═══ EXTRACT TO READ

Over time, this combination worked out really well. It still took about two years, but now he doens’t howl all day, doesn’t shred stuff, and we can actually go out to dinner after work and not have a panicked freak on our hands because we were three hours late.

Put in a dog door and let her go into your fenced backyard at will. If your yard isn’t fenced, crate her at first, then put her in a small, uncarpeted room like a bathroom or utility room. The smaller the space the better until you can gradually let her into a larger room.

You might also see if you can hire a neighbor kid to take her out and play with her when they get home from school. That’ll give her a break.

StG

The problem isn’t that the dog can’t hold it, it’s that the dog is in distress and is fouling the rug to say “Hey, look at me! I’m upset! See how upset I am??? The pack is leaving me!” Even with free, unfettered access to a perfectly acceptable toilet, the dog will foul the rug to communicate “Help me!”

You have to address the reason why the dog is upset, not just try to deal with the aftermath. Anxious dogs can take a lot of work.

We tried that but she is not a food motivated dog. She wont give a treat filled kong toy a second glance and if food is not given to her she wont take it.

That is the hard one. I try to put her outside as soon as I get home and only great her when she is sitting, but my husband likes to calm her down before doing anything else.

Yup, it’s tough but it was the number one rule we got from the dog behavior specialist! (The trainer/behavior specialist wasn’t cheap either.)

You are the alpha pack members. Your dog looks to you to take all its cues on how to behave. If the dog is upset and you’re all “Poor baby, it’s okay! It’s okay! It’s okay!” you are giving the cues that the situation is upsetting you too. If the alpha is upset, the world must be ending!

Your dog doesn’t necessarily see your reassurance as “reassurance”, she just sees that you are going to her and petting her, making soft and squishy sounds (most people practically use baby-talk with their pets) which probably comes across as being submissive. You are top dog, but you are displaying wussiness. So your dog is thinking “Oh, shit! Here I’m totally freaked, but they are coming to me like I have to be the top dog! Shit, what am I gonna do???”

If you are calm, confident, and quiet the dog follows your emotional lead. You aren’t upset or feeling threatened. The dog sees how calm the rest of the pack is and settles down. “The pack is not agitated, so all must be OK.”

══════
═══ MATERIAL SUPPLIED

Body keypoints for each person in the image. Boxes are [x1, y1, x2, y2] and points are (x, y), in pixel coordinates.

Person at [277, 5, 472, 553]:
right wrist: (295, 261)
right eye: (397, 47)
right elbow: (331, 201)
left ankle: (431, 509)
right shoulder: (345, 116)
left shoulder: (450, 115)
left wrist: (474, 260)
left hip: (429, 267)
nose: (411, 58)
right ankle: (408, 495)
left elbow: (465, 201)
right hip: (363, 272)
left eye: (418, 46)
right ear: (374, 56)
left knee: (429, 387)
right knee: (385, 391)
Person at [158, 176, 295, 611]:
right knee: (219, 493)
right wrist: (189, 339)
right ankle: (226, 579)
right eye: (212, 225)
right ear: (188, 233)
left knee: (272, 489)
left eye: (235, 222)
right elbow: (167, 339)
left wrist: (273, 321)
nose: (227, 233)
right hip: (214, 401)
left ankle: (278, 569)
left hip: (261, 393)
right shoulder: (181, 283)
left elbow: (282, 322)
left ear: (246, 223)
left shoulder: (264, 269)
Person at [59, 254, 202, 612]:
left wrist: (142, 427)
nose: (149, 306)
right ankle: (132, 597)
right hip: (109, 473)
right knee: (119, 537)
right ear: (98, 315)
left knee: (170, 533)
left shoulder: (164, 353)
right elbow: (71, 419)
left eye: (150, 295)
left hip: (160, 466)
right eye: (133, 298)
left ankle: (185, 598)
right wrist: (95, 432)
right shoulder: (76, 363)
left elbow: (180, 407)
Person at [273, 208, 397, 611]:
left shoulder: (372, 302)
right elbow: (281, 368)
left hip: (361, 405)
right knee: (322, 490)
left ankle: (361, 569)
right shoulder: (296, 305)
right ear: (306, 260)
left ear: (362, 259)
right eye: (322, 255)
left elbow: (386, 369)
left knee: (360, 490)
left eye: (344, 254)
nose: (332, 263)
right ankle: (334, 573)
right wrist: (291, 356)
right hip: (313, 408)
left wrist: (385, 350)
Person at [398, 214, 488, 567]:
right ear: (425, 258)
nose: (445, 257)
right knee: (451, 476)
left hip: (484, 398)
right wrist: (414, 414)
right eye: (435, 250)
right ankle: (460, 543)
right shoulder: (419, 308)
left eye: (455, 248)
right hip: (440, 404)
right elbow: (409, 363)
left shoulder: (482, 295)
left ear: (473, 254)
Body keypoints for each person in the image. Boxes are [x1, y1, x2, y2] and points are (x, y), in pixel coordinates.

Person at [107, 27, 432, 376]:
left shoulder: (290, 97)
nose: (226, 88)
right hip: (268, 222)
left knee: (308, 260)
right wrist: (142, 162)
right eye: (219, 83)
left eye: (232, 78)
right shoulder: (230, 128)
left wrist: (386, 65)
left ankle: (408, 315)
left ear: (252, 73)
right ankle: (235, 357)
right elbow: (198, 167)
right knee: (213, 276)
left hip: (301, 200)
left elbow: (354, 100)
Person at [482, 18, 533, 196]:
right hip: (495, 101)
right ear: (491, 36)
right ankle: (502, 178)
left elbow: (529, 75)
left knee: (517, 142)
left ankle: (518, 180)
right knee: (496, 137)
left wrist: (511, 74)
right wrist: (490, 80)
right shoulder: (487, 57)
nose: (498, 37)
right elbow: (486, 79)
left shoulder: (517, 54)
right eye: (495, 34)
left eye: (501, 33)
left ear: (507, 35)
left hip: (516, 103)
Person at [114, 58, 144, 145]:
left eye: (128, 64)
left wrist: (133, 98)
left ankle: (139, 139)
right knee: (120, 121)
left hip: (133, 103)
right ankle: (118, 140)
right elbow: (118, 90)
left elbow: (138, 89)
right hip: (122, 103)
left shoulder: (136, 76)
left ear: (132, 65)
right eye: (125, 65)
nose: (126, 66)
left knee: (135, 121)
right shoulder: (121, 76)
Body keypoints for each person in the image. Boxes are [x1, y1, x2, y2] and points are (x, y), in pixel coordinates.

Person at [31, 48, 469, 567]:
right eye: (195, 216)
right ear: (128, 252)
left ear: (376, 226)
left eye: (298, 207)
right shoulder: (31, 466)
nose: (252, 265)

══════

▶ _ACTIONS TO TAKE_
a) According to the discussion of the anxious dog, roughly how long did it take for the combination to work out?
b) Extend the discussion of the anxious dog past its last sentence.
The records are separate material, unrelated to the text.

▶ _RESPONSES BY ITEM NUMBER_
a) About two years.

b)
If I was in your place, I would not let her out until she has calmed down. Don’t engage her while she is being a freak. Don’t tell her “Sit!” (because she may think you are being aggressive because you’re nervous.) Just be calm, silent, and make sure you are using confident body language (keep your head up, shoulders back, not looking downward toward the dog). When she calms down, you can start talking to her, in a normal tone, and let her outside.

Our dog still flips out sometimes when we are late. He is not let out of his “den” until he is calm and totally quiet. Sometimes I can brew a cup of coffee while he is flipping out. But after ten minutes of hearing me rummage around the kitchen making very ordinary and unremarkable noises, he settles down. Nothing urgent or exciting is happening, the alpha is being boring.

When I open the door to his room, he walks out calmly with a toy in his mouth.

Also it helps to be able to read dog body language. There were somethings we didn’t know about that the trainer/behavior specialist pointed out. Repeated yawning can be a sign of anxiety. We did not know this. When we were getting ready to go on a trip and the dog saw us packing an breaking our usual routine, he started yawning, so we had to disengage from the dog a bit and go into “strong and confident” mode.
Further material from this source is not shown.